#### Work item
Reproduce the records verbatim, starting at the beginning and continuing through the line containing "Happy training!", with both ends included. Omit the pictures from your output.

(Document images paired with source code)
################
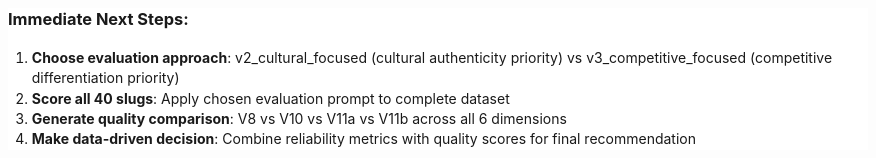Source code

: ### **Immediate Next Steps**:
1. **Choose evaluation approach**: v2_cultural_focused (cultural authenticity priority) vs v3_competitive_focused (competitive differentiation priority)
2. **Score all 40 slugs**: Apply chosen evaluation prompt to complete dataset  
3. **Generate quality comparison**: V8 vs V10 vs V11a vs V11b across all 6 dimensions
4. **Make data-driven decision**: Combine reliability metrics with quality scores for final recommendation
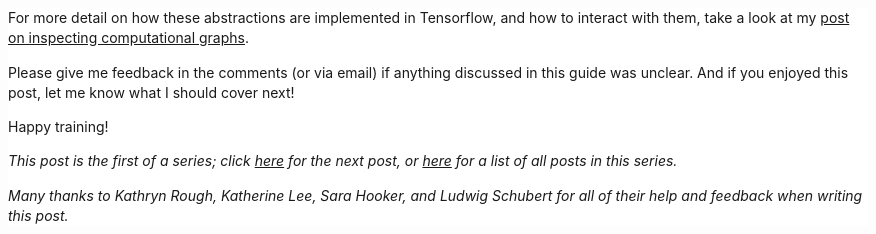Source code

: For more detail on how these abstractions are implemented in Tensorflow, and how to interact with them, take a look at my [post on inspecting computational graphs](https://jacobbuckman.com/post/graph-inspection/).

Please give me feedback in the comments (or via email) if anything discussed in this guide was unclear. And if you enjoyed this post, let me know what I should cover next!

Happy training!

*This post is the first of a series; click [here](https://jacobbuckman.com/post/tensorflow-the-confusing-parts-2/) for the next post, or [here](https://jacobbuckman.com/categories/tftcp/) for a list of all posts in this series.*

*Many thanks to Kathryn Rough, Katherine Lee, Sara Hooker, and Ludwig Schubert for all of their help and feedback when writing this post.*

[^0]: [This page](https://docs.chainer.org/en/stable/guides/define_by_run.html) from the Chainer documentation describes the difference between define-and-run and define-by-run.

[^1]: In general, I prefer to make sure I already have the entire graph in place when I create a session, and I follow that paradigm in my examples here. But you might see it done differently in other Tensorflow code.

[^2]: Since the Tensorflow team is dedicated to backwards compatibility, there are several ways to create variables. In older code, it is common to also encounter the `tf.Variable()` syntax, which serves the same purpose.

[^3]: Name management can be made a bit easier with `tf.variable_scope()`. I will cover scoping in more detail In a future post!

[^4]: Note that `tf.Print` is not compatible with Colab or IPython notebooks; it prints to the standard output, which is not shown in the notebook. There are various solutions on StackOverflow.
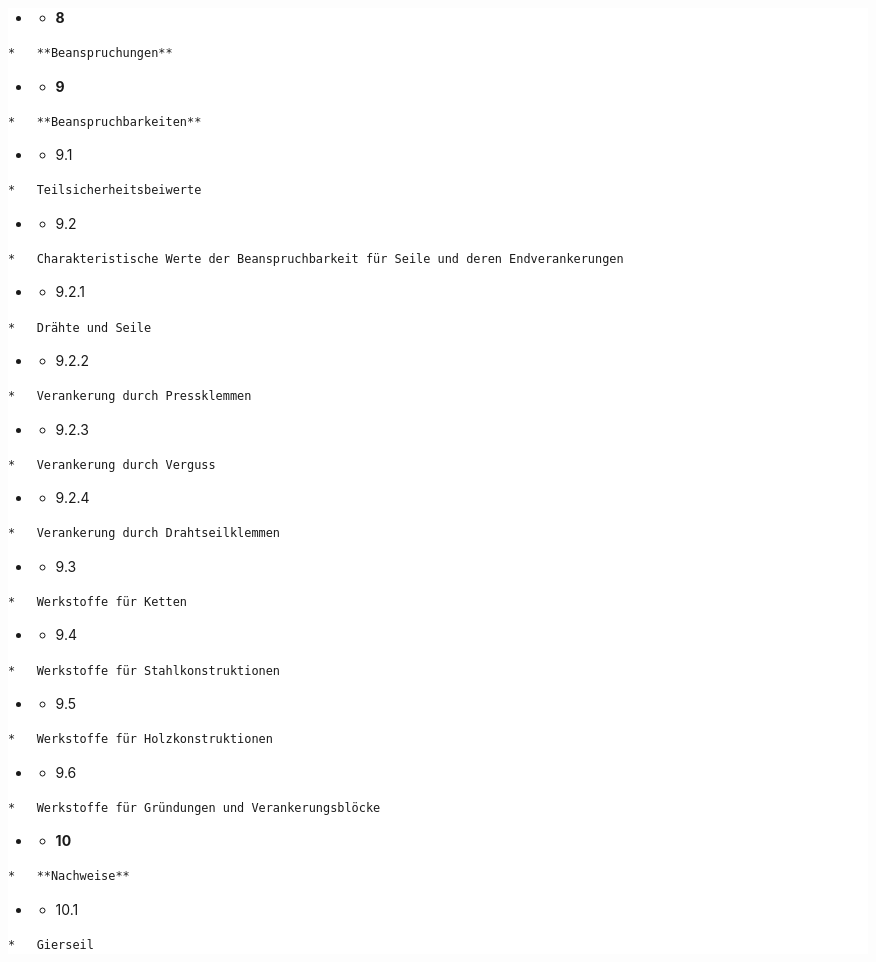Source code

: 
*    *   **8**

    *   **Beanspruchungen**


*    *   **9**

    *   **Beanspruchbarkeiten**


*    *   9.1

    *   Teilsicherheitsbeiwerte


*    *   9.2

    *   Charakteristische Werte der Beanspruchbarkeit für Seile und deren Endverankerungen


*    *   9.2.1

    *   Drähte und Seile


*    *   9.2.2

    *   Verankerung durch Pressklemmen


*    *   9.2.3

    *   Verankerung durch Verguss


*    *   9.2.4

    *   Verankerung durch Drahtseilklemmen


*    *   9.3

    *   Werkstoffe für Ketten


*    *   9.4

    *   Werkstoffe für Stahlkonstruktionen


*    *   9.5

    *   Werkstoffe für Holzkonstruktionen


*    *   9.6

    *   Werkstoffe für Gründungen und Verankerungsblöcke


*    *   **10**

    *   **Nachweise**


*    *   10.1

    *   Gierseil

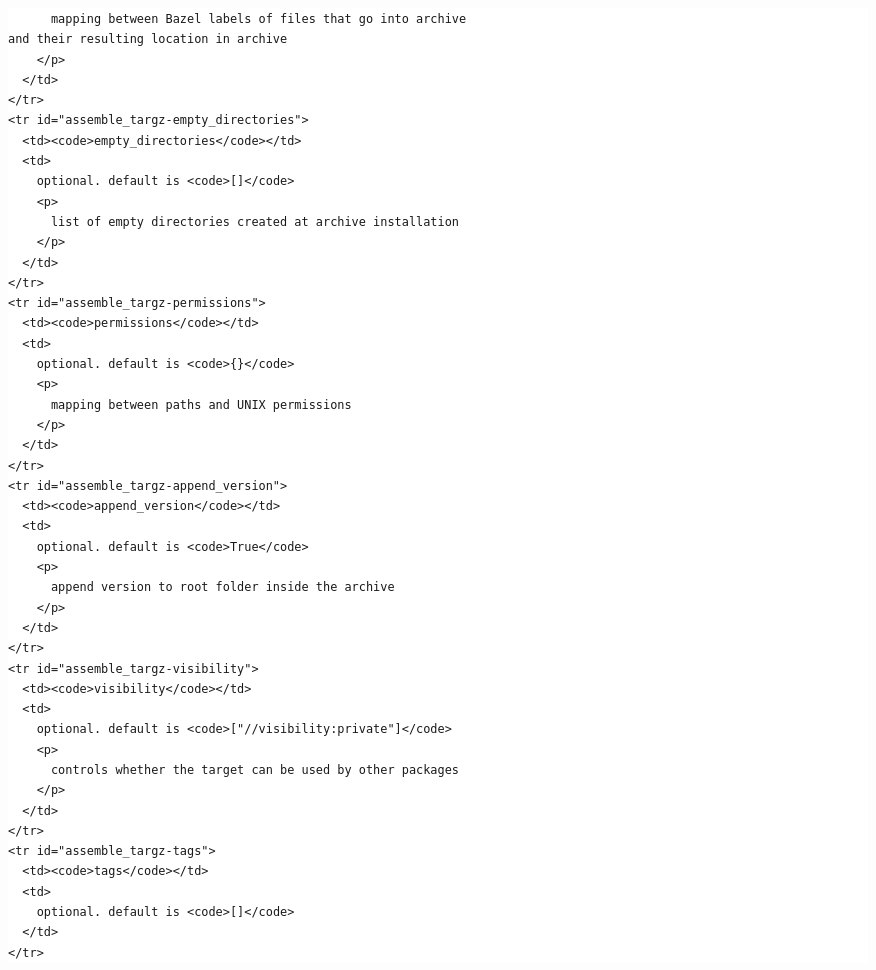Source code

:           mapping between Bazel labels of files that go into archive
    and their resulting location in archive
        </p>
      </td>
    </tr>
    <tr id="assemble_targz-empty_directories">
      <td><code>empty_directories</code></td>
      <td>
        optional. default is <code>[]</code>
        <p>
          list of empty directories created at archive installation
        </p>
      </td>
    </tr>
    <tr id="assemble_targz-permissions">
      <td><code>permissions</code></td>
      <td>
        optional. default is <code>{}</code>
        <p>
          mapping between paths and UNIX permissions
        </p>
      </td>
    </tr>
    <tr id="assemble_targz-append_version">
      <td><code>append_version</code></td>
      <td>
        optional. default is <code>True</code>
        <p>
          append version to root folder inside the archive
        </p>
      </td>
    </tr>
    <tr id="assemble_targz-visibility">
      <td><code>visibility</code></td>
      <td>
        optional. default is <code>["//visibility:private"]</code>
        <p>
          controls whether the target can be used by other packages
        </p>
      </td>
    </tr>
    <tr id="assemble_targz-tags">
      <td><code>tags</code></td>
      <td>
        optional. default is <code>[]</code>
      </td>
    </tr>
  </tbody>
</table>


<a name="#assemble_zip"></a>
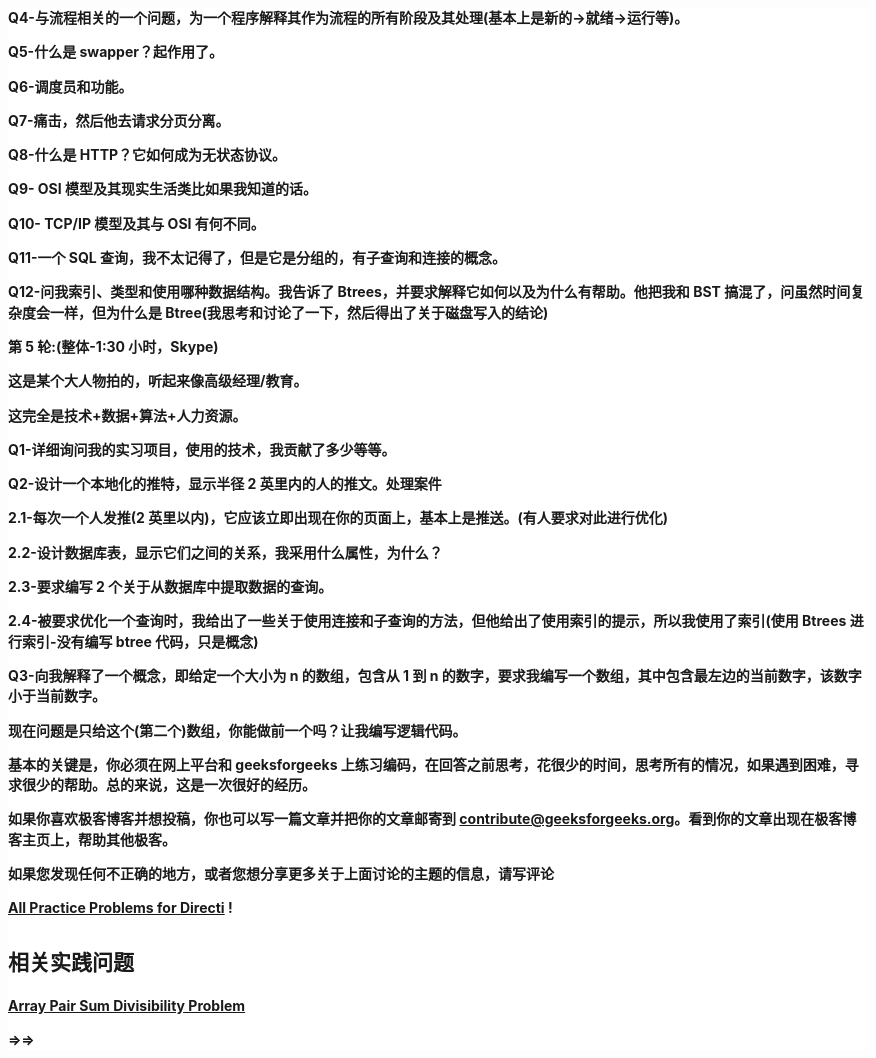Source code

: ****Q4-与流程相关的一个问题，为一个程序解释其作为流程的所有阶段及其处理(基本上是新的->就绪->运行等)。****

****Q5-什么是 swapper？起作用了。****

****Q6-调度员和功能。****

****Q7-痛击，然后他去请求分页分离。****

****Q8-什么是 HTTP？它如何成为无状态协议。****

****Q9- OSI 模型及其现实生活类比如果我知道的话。****

****Q10- TCP/IP 模型及其与 OSI 有何不同。****

****Q11-一个 SQL 查询，我不太记得了，但是它是分组的，有子查询和连接的概念。****

****Q12-问我索引、类型和使用哪种数据结构。我告诉了 Btrees，并要求解释它如何以及为什么有帮助。他把我和 BST 搞混了，问虽然时间复杂度会一样，但为什么是 Btree(我思考和讨论了一下，然后得出了关于磁盘写入的结论)****

******第 5 轮:(整体-1:30 小时，Skype)******

****这是某个大人物拍的，听起来像高级经理/教育。****

****这完全是技术+数据+算法+人力资源。****

****Q1-详细询问我的实习项目，使用的技术，我贡献了多少等等。****

****Q2-设计一个本地化的推特，显示半径 2 英里内的人的推文。处理案件****

****2.1-每次一个人发推(2 英里以内)，它应该立即出现在你的页面上，基本上是推送。(有人要求对此进行优化)****

****2.2-设计数据库表，显示它们之间的关系，我采用什么属性，为什么？****

****2.3-要求编写 2 个关于从数据库中提取数据的查询。****

****2.4-被要求优化一个查询时，我给出了一些关于使用连接和子查询的方法，但他给出了使用索引的提示，所以我使用了索引(使用 Btrees 进行索引-没有编写 btree 代码，只是概念)****

****Q3-向我解释了一个概念，即给定一个大小为 n 的数组，包含从 1 到 n 的数字，要求我编写一个数组，其中包含最左边的当前数字，该数字小于当前数字。****

****现在问题是只给这个(第二个)数组，你能做前一个吗？让我编写逻辑代码。****

****基本的关键是，你必须在网上平台和 geeksforgeeks 上练习编码，在回答之前思考，花很少的时间，思考所有的情况，如果遇到困难，寻求很少的帮助。总的来说，这是一次很好的经历。****

****如果你喜欢极客博客并想投稿，你也可以写一篇文章并把你的文章邮寄到 contribute@geeksforgeeks.org。看到你的文章出现在极客博客主页上，帮助其他极客。****

****如果您发现任何不正确的地方，或者您想分享更多关于上面讨论的主题的信息，请写评论****

****[All Practice Problems for Directi](https://practice.geeksforgeeks.org/company/Directi/) !****

## ****相关实践问题****

****[Array Pair Sum Divisibility Problem](https://practice.geeksforgeeks.org/problems/array-pair-sum-divisibility-problem/0)****

****=>=>****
################
#### Final answer
Source code

: ### **Immediate Next Steps**:
1. **Choose evaluation approach**: v2_cultural_focused (cultural authenticity priority) vs v3_competitive_focused (competitive differentiation priority)
2. **Score all 40 slugs**: Apply chosen evaluation prompt to complete dataset  
3. **Generate quality comparison**: V8 vs V10 vs V11a vs V11b across all 6 dimensions
4. **Make data-driven decision**: Combine reliability metrics with quality scores for final recommendation
Source code

: For more detail on how these abstractions are implemented in Tensorflow, and how to interact with them, take a look at my [post on inspecting computational graphs](https://jacobbuckman.com/post/graph-inspection/).

Please give me feedback in the comments (or via email) if anything discussed in this guide was unclear. And if you enjoyed this post, let me know what I should cover next!

Happy training!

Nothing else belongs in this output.